─── Data in this exercise

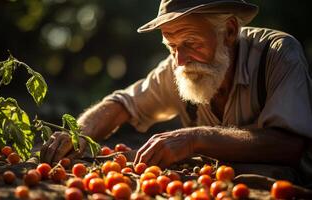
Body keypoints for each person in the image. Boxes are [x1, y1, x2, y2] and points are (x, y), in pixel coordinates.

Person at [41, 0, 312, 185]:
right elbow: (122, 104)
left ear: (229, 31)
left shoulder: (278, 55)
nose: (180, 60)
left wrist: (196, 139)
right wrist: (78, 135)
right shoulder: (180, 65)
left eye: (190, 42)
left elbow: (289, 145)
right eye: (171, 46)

──────
─── Data in this exercise

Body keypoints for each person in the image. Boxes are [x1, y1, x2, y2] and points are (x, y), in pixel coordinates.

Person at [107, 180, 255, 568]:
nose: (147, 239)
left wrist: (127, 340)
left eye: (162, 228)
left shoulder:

──────
─── Data in this exercise

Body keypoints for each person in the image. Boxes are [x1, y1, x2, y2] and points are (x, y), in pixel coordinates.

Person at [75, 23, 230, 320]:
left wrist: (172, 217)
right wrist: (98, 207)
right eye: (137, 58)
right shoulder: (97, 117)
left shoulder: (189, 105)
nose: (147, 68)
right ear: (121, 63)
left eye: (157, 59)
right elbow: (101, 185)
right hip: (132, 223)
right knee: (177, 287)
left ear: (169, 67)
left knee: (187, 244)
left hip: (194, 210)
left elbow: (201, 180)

──────

◆ **What is being asked**
Look above for the line with "left eye: (157, 59)"; retype exactly that line, every line after it up to the line with "left elbow: (201, 180)", and that line too, nothing else.

◆ **Answer for the task**
left eye: (157, 59)
right elbow: (101, 185)
right hip: (132, 223)
right knee: (177, 287)
left ear: (169, 67)
left knee: (187, 244)
left hip: (194, 210)
left elbow: (201, 180)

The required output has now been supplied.